La resa di Roberto Saviano e la resa dell'Italia

In un'intervista rilasciata al quotidiano spagnolo El Pais, Roberto Saviano ha dichiarato: «Per cercare la verità, ho distrutto la mia vita e quella delle persone che mi circondano. Non ne valeva la pena». Lo sfogo dello scrittore, vittima di una sorta di condanna a morte da parte della Camorra per la sua inchiesta nel libro-verità Gomorra, colpisce fino a un certo punto.

Appare come una reazione naturale da parte di un ragazzo che a 25 anni ha scelto di sfidare a viso aperto una delle organizzazioni criminali più potenti del mondo, senza immaginare fino a che punto si sarebbero spinte le conseguenze. Saviano, che da un decennio vive praticamente in esilio, racconta la sua non-vita fatta di continui controlli, autorizzazioni, spostamenti segreti; ammette di assumere psicofarmaci e di temere “di finire in un ospedale psichiatrico”. Si potrebbe ribattere che in tutto questo, in fondo, non c'è niente di anomalo. Ogunno è responsabile delle proprie azioni e dei rischi che ne derivano.
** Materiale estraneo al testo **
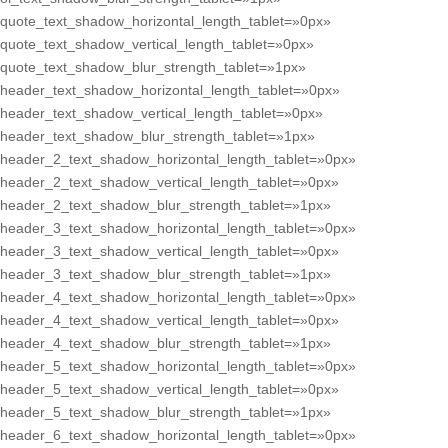
quote_text_shadow_horizontal_length_tablet=»0px»
quote_text_shadow_vertical_length_tablet=»0px»
quote_text_shadow_blur_strength_tablet=»1px»
header_text_shadow_horizontal_length_tablet=»0px»
header_text_shadow_vertical_length_tablet=»0px»
header_text_shadow_blur_strength_tablet=»1px»
header_2_text_shadow_horizontal_length_tablet=»0px»
header_2_text_shadow_vertical_length_tablet=»0px»
header_2_text_shadow_blur_strength_tablet=»1px»
header_3_text_shadow_horizontal_length_tablet=»0px»
header_3_text_shadow_vertical_length_tablet=»0px»
header_3_text_shadow_blur_strength_tablet=»1px»
header_4_text_shadow_horizontal_length_tablet=»0px»
header_4_text_shadow_vertical_length_tablet=»0px»
header_4_text_shadow_blur_strength_tablet=»1px»
header_5_text_shadow_horizontal_length_tablet=»0px»
header_5_text_shadow_vertical_length_tablet=»0px»
header_5_text_shadow_blur_strength_tablet=»1px»
header_6_text_shadow_horizontal_length_tablet=»0px»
E invece l'anomalia esiste eccome. Non tanto nel tortuoso calvario del giornalista che antepone il coraggio della denuncia alla propria libertà, quanto nel paradosso che si cela dietro tutto questo. La latitanza forzata di Saviano, seppur legale, assomiglia parecchio a quella - illegale - dei criminali che scappano dall'Italia per sfuggire all'arresto. Il triste parallelismo tra la vita sotto-scorta dello scrittore e la vita sotto-bunker dei boss è un pugno nello stomaco da parte di un paese che dovrebbe inseguire gli uni e proteggere gli altri, e invece troppo spesso sembra fare confusione, addirittura confondendo i ruoli. Se è vero che l'uomo qualunque, per vigliaccheria o timore, potrebbe essere legittimato a dire “fatti suoi, poteva starsene zitto”, l'istituzione non può permetterselo, perché, se lo fa, il messaggio indica una resa incondizionata al male, all'ingiustizia, all'oppressione. Un uomo ha il diritto di potersi arrendere; uno Stato no. Deve garantire ai suoi cittadini una prospettiva di speranza, affinché i combattenti come Saviano possano giocarsi la loro partita ad armi pari, e non soltanto come “cadaveri che camminano”.